Camera metadata records
#####
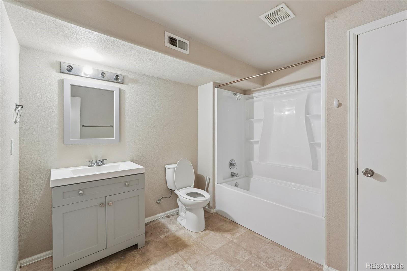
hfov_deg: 100.4
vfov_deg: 77.3
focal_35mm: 15
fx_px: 170
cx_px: 204
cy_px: 136
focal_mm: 10
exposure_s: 1/6
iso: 320
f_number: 9
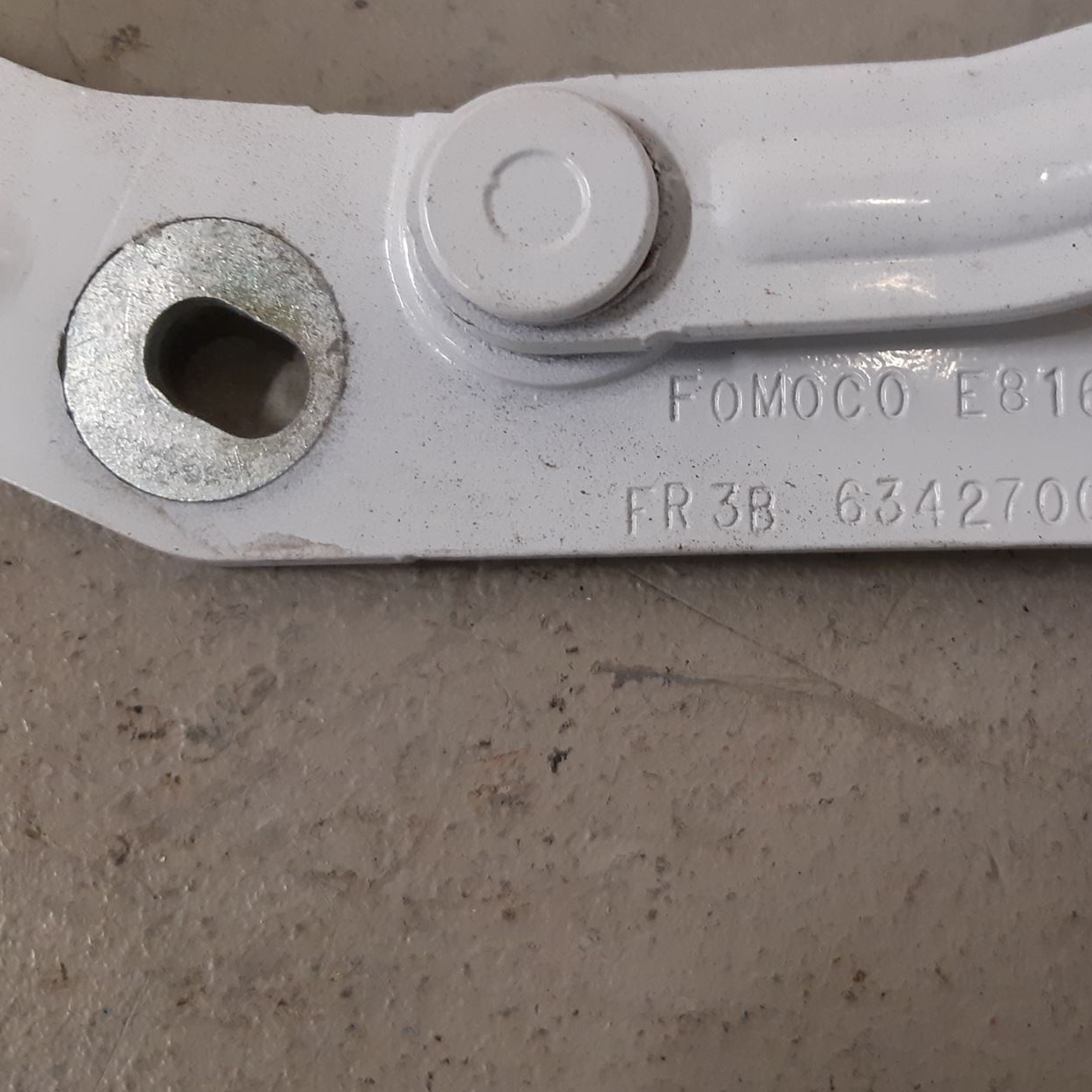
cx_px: 823
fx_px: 1356
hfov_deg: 42.5
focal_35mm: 38
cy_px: 459
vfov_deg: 43.7
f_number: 1.7
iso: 200
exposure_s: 1/50
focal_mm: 3.93
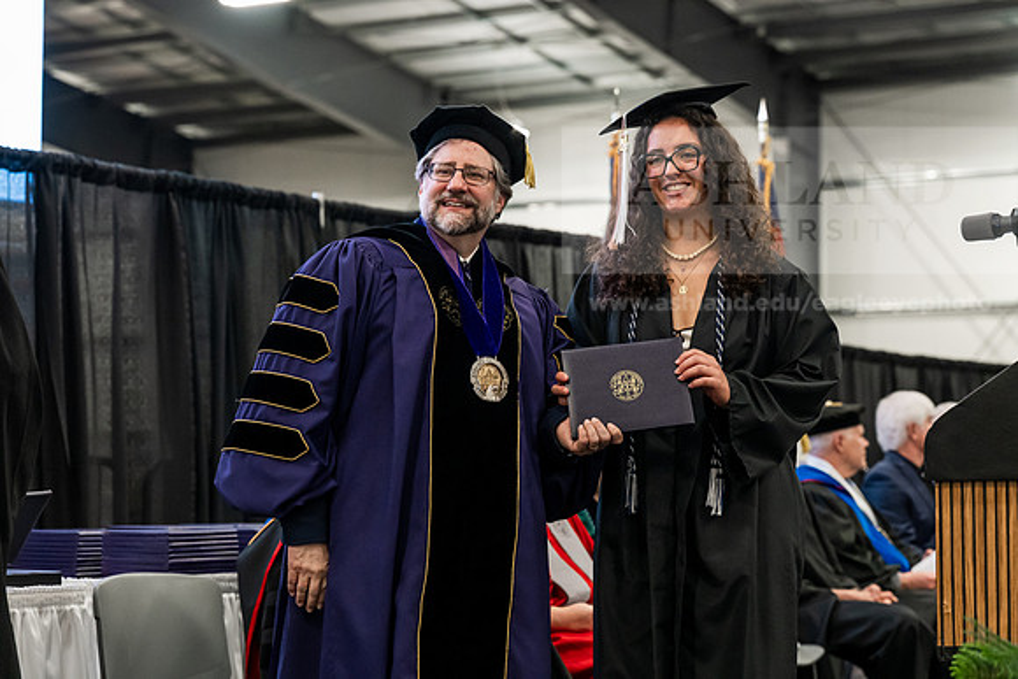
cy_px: 340
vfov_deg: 16.1
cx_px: 509
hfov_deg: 23.9
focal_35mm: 85
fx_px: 2404
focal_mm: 85
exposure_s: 1/200
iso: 4000
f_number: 4.5
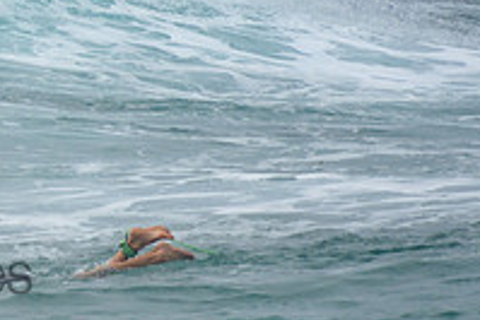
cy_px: -126
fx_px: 23283
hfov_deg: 1.2
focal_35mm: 1745
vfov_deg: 0.8
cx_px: -154
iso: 360
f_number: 5.6
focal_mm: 400
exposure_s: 1/2000
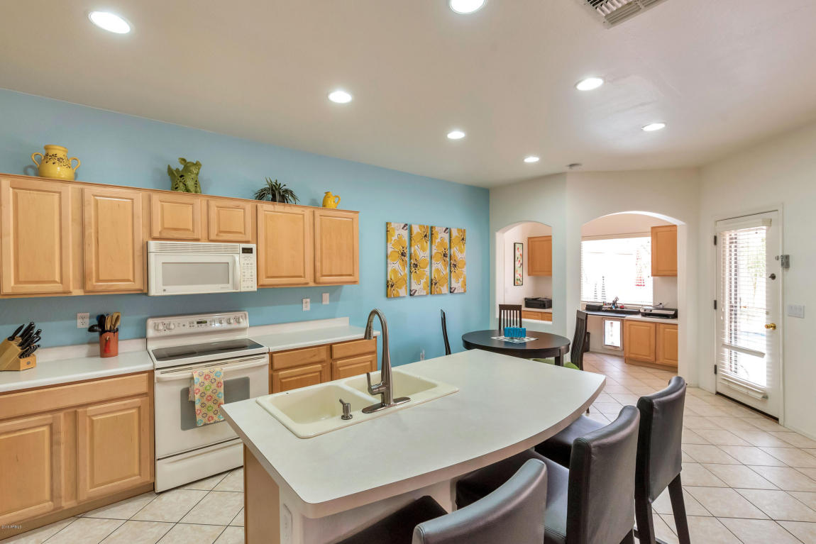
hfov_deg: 100.4
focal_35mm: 15
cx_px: 408
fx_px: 340
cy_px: 272
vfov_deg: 77.3
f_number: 7.1
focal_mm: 15
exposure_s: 1/60
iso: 2500
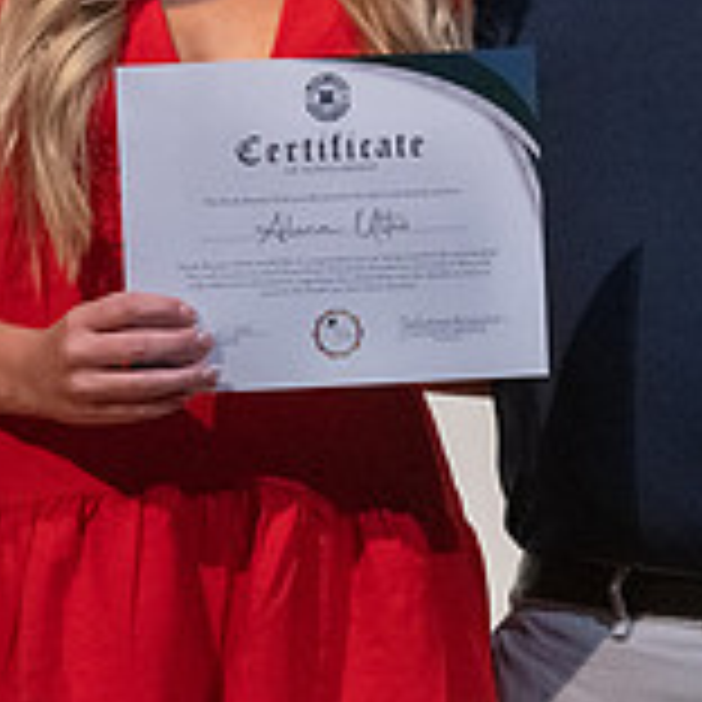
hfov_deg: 2.9
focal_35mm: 595
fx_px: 13652
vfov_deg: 2.9
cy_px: -45
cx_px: 697
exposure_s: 1/320
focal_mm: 142
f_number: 4
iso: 5000
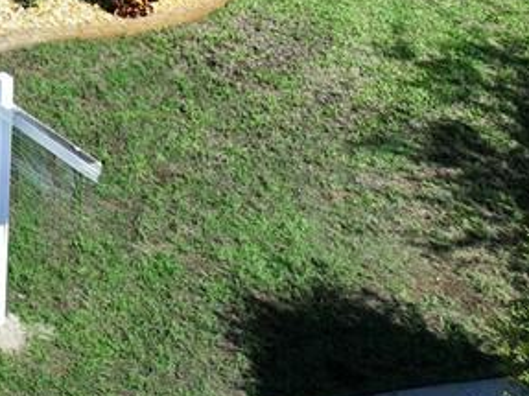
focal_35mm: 134
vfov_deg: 10.1
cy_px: -422
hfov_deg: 12.6
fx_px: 2047
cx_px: -581
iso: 100
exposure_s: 1/400
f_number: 3.2
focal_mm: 12.29
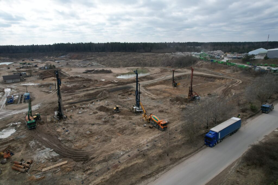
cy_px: 92
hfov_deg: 78.6
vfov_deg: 57.2
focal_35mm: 22
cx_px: 139
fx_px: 170
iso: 140
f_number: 2.8
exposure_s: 1/2500
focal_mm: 8.38
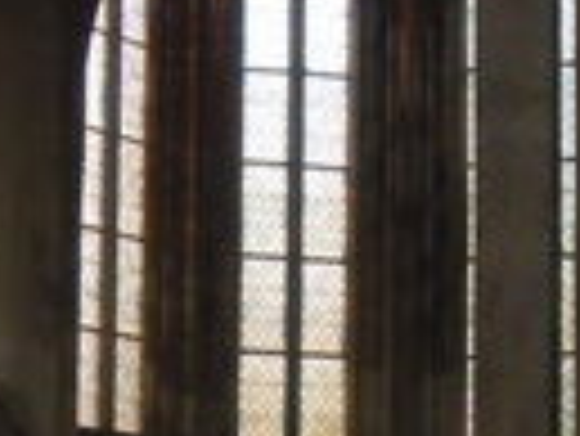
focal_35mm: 146
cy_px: 580
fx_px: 2449
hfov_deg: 13.5
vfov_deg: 10.0
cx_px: 180
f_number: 3.4
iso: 400
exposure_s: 1/60
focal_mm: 7.91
#####
** Instructions to follow **
Exclude all images and retype the data precisely.

** Output for this task **
hfov_deg: 100.4
vfov_deg: 77.3
focal_35mm: 15
fx_px: 170
cx_px: 204
cy_px: 136
focal_mm: 10
exposure_s: 1/6
iso: 320
f_number: 9
cx_px: 823
fx_px: 1356
hfov_deg: 42.5
focal_35mm: 38
cy_px: 459
vfov_deg: 43.7
f_number: 1.7
iso: 200
exposure_s: 1/50
focal_mm: 3.93
cy_px: 340
vfov_deg: 16.1
cx_px: 509
hfov_deg: 23.9
focal_35mm: 85
fx_px: 2404
focal_mm: 85
exposure_s: 1/200
iso: 4000
f_number: 4.5
cy_px: -126
fx_px: 23283
hfov_deg: 1.2
focal_35mm: 1745
vfov_deg: 0.8
cx_px: -154
iso: 360
f_number: 5.6
focal_mm: 400
exposure_s: 1/2000
hfov_deg: 100.4
focal_35mm: 15
cx_px: 408
fx_px: 340
cy_px: 272
vfov_deg: 77.3
f_number: 7.1
focal_mm: 15
exposure_s: 1/60
iso: 2500
hfov_deg: 2.9
focal_35mm: 595
fx_px: 13652
vfov_deg: 2.9
cy_px: -45
cx_px: 697
exposure_s: 1/320
focal_mm: 142
f_number: 4
iso: 5000
focal_35mm: 134
vfov_deg: 10.1
cy_px: -422
hfov_deg: 12.6
fx_px: 2047
cx_px: -581
iso: 100
exposure_s: 1/400
f_number: 3.2
focal_mm: 12.29
cy_px: 92
hfov_deg: 78.6
vfov_deg: 57.2
focal_35mm: 22
cx_px: 139
fx_px: 170
iso: 140
f_number: 2.8
exposure_s: 1/2500
focal_mm: 8.38
focal_35mm: 146
cy_px: 580
fx_px: 2449
hfov_deg: 13.5
vfov_deg: 10.0
cx_px: 180
f_number: 3.4
iso: 400
exposure_s: 1/60
focal_mm: 7.91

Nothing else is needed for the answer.